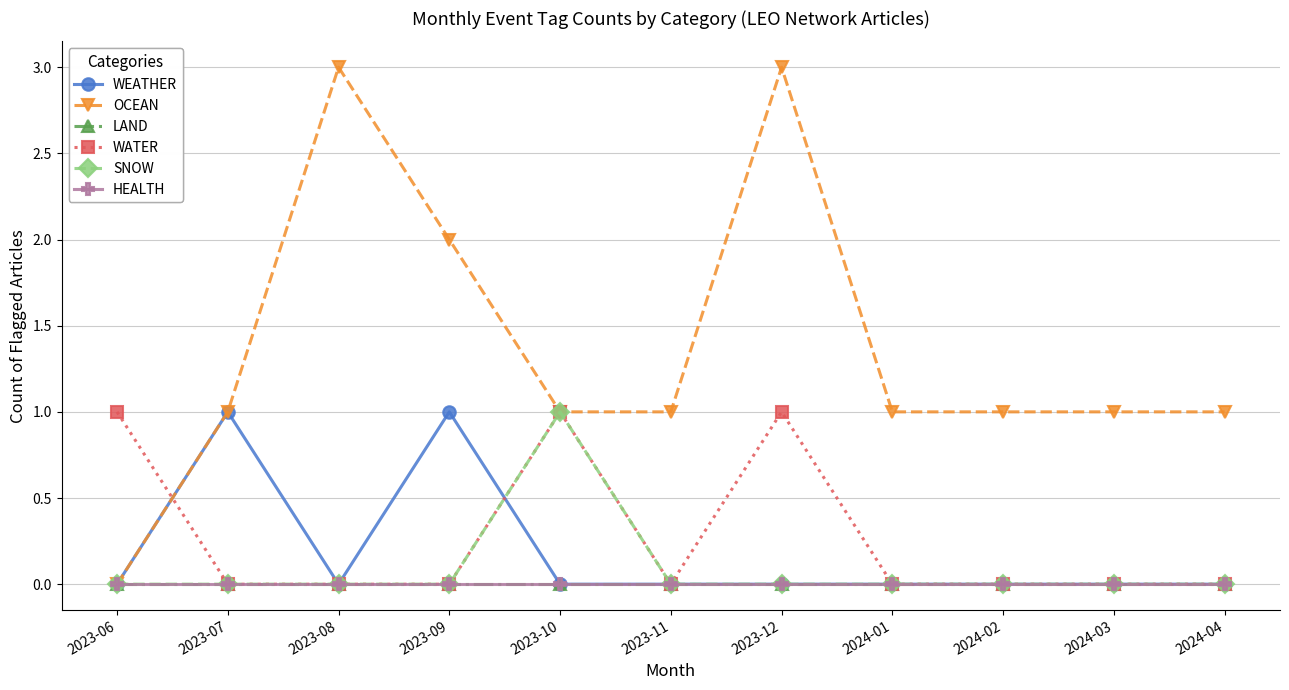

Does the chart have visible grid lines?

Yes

---

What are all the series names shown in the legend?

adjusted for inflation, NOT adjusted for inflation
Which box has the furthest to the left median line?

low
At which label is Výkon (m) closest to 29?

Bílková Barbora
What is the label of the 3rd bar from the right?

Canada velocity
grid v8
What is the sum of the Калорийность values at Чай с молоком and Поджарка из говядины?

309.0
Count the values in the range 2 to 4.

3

---

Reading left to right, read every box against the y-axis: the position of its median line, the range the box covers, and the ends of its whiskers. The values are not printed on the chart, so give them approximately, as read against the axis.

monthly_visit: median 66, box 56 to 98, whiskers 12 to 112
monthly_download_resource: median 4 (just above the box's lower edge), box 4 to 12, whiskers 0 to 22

---

* EXERCISE DESCRIPTION:
Identify each line in the entries above that contains the word "left", copying every such line in full. Matching is case-sensitive.

* RESULT OF THIS EXERCISE:
Which box has the furthest to the left median line?
Reading left to right, read every box against the y-axis: the position of its median line, the range the box covers, and the ends of its whiskers. The values are not printed on the chart, so give them approximately, as read against the axis.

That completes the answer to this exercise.